The whole universe in His hand
وَمَا قَدَرُوا اللَّهَ حَقَّ قَدْرِهِ وَالْأَرْضُ جَمِيعًا قَبْضَتُهُ يَوْمَ الْقِيَامَةِ وَالسَّمَاوَاتُ مَطْوِيَّاتٌ بِيَمِينِهِ ۚ سُبْحَانَهُ وَتَعَالَىٰ عَمَّا يُشْرِكُونَ
“They have not appraised Allah with true appraisal, while the earth entirely will be [within] His grip on the Day of Resurrection, and the heavens will be folded in His right hand. Exalted is He and high above what they associate with Him.”
Az-Zumar 39:67 Read 39:67 with tafsir
Where did this lesson begin? With people not giving Allah the power and the status He deserves. Hear how the Qur'an answers that exact failure. On the Day of Judgement the whole earth will sit in His grip and the heavens will be folded up in His right hand. Not this planet, not our small solar system, but the entire universe, hundreds of millions of light years we cannot even map, all of it nothing in His hand.
Then picture yourself in that scene. Everyone who thought they had power, wealth, or status will stand there as a speck, an atom, nothing. In this world you had a bank account, a team, maybe a company or a country at your service. On that Day you will be utterly alone, no staff, no colleagues, no family, fleeing even from your brother and your parents and your own spouse and children, every soul consumed with itself.

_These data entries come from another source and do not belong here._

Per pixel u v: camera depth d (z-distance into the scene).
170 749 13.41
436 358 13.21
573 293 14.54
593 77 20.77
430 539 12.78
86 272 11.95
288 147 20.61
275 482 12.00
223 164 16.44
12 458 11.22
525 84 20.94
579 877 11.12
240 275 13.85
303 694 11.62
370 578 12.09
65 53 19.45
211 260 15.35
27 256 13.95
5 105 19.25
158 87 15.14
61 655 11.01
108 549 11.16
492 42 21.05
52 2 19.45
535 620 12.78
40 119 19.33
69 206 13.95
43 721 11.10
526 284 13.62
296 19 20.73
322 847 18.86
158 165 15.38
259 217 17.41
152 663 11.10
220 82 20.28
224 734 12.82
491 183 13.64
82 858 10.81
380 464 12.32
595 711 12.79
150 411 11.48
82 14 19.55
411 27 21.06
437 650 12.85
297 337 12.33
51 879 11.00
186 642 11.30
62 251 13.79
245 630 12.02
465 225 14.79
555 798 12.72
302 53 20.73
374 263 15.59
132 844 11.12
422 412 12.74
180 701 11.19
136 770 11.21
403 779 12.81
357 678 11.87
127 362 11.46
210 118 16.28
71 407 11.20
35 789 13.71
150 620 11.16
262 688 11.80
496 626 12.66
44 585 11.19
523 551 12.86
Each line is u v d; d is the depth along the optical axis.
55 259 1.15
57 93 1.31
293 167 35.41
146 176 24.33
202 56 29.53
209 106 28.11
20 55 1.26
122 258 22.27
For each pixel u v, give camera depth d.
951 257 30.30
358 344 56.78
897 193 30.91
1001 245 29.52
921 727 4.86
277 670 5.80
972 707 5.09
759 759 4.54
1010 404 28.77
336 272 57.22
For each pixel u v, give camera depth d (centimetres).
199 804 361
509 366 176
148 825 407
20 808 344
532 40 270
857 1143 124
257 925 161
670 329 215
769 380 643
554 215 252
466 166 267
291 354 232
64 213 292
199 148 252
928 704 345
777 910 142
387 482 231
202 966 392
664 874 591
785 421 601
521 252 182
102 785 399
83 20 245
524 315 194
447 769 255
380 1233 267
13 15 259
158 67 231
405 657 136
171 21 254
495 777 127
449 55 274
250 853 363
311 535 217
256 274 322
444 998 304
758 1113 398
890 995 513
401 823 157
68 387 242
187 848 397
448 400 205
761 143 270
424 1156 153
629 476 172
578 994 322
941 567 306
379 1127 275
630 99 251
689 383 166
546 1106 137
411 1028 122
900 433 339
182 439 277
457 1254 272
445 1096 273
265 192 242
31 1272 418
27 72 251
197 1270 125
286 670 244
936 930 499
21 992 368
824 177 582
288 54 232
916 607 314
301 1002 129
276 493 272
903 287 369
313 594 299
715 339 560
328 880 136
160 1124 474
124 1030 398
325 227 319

When you let that moment in, you finally feel how small you are, how powerless, and how completely you need Him, which is the whole purpose of carrying this name.
Hold the two ends of the lesson together. First, go and read His power off the face of the creation, the heavens, your own fingerprints, the turning seasons. Second, trust that He measures every event in your life with perfect precision and timing, so even your hardest chapters were placed exactly where they belong. Do both, and Al-Qadeer stops being a word and starts being the ground under your feet.